Rucksackreisende galten früher oft als Aussteiger. Heute zählt eine Weltreise zur Qualifikation.

Der billige, orangefarbene Rucksack mit dem Alugestell ist wieder da. Er galt Anfang der 70er-Jahre als untrügliches Zeichen für den "alternativen Reisenden", den Rucksacktouristen, der mit kleinem Budget und großen Idealen etwa auf dem "Hippie Trail" von Europa über Land nach Indien tingelte. Zeit spielte keine Rolle, man reiste in den Tag hinein. "Driften" nannte 1972 der Anthropologe und Tourismuswissenschafter Eric Cohen dieses Phänomen.

Heute sind Südamerikas Flughäfen und die Überlandbusse Asiens wieder voller Rucksäcke. "Aber der überwiegende Teil der Rucksackreisen ist generalstabsmäßig durchgeplant", wie Jana Binder weiß. Die Münchner Kulturanthropologin hat sich zu Forschungszwecken sechs Monate an die Fersen von Rucksackreisenden geheftet. Die meisten von ihnen haben das "Round-The-World-Ticket" in der Tasche - inklusive fixer Reiseroute, Rückflugdatum und Jobangebot für danach. Vom Wegdriften aus der Gesellschaft könne keine Rede mehr sein: In Zeiten von Internet, Online-Tagebüchern und Handys werden Reiseerlebnisse täglich, ja stündlich mit den Daheimgebliebenen geteilt, online Kontostände und Jobforen gecheckt.

Wer mittags noch nicht weiß, wo er abends genau landen wird, wer mit der indischen Marktfrau in Zeichensprache verhandelt und jeden Tag aufs Neue mit wildfremden Menschen den Schlafraum teilt, für den dürfen Flexibilität, Selbstständigkeit und Einfallsreichtum keine Fremdworte sein. Auf der Weltreise werden interkulturelle Kompetenz, Mobilität, Organisations- und Teamfähigkeit trainiert, kurz: sogenannte Schlüsselqualifikationen, die spätere Arbeitgeber in Zeiten der Globalisierung sehr zu schätzen wissen. Deshalb müssen Rucksackreisen heute nicht mehr so wie früher im Lebenslauf verschwiegen werden. Ganz im Gegenteil, so Binder: "Bei diesen Reisen wird nicht nur Identitätsfindung betrieben, sie dienen als Einstieg in die globalisierte Gesellschaft."

Auch die Reiseindustrie hat sich längst arrangiert. Vor allem Australien und Neuseeland haben sich früh auf die Bedürfnisse von Low-Budget-Reisenden eingestellt: In "Down Under" fielen 2007 laut Tourism Australia elf Prozent der internationalen Besucher oder 566 000 Touristen unter die Kategorie "Backpacker", darunter mehr als 50 000 Deutsche. Im Schnitt verbrachte jeder Rucksackreisende über zwei Monate im Land und gab dabei umgerechnet fast 3200 Euro aus.

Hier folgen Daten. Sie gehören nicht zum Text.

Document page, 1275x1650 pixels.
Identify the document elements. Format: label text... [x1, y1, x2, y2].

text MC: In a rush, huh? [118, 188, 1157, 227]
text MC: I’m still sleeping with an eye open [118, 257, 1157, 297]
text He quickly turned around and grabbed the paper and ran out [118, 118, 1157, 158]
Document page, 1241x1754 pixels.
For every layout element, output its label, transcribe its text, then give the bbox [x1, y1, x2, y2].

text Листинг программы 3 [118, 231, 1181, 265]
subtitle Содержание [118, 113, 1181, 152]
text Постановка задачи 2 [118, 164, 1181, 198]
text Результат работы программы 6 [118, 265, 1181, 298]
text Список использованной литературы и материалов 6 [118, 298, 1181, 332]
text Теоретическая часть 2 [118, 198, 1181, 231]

Den regen Backpacker-Zustrom verdanken die "Aussies" nicht nur Uluru und Great Barrier Reef, sondern auch einer optimalen Infrastruktur für Rucksackreisende: Neben jeder Menge günstiger Hostels gibt es eigene Working-Holiday-Visa und Agenturen, die Schnorchelausflüge, Segeltörns und Abenteuer-Touren speziell für Backpacker vermitteln. Busunternehmen bieten Tickets auf Hop-On-Hop-Off-Basis inklusive Sightseeing, Reiseleitung, Highlife und Party.

Stellt sich die Frage: Worin besteht da eigentlich noch der Unterschied zum Pauschal- und Massentourismus, wo sich die Rucksacktouristen doch als die individualistische, kultursensible Seite des Reisens verstehen?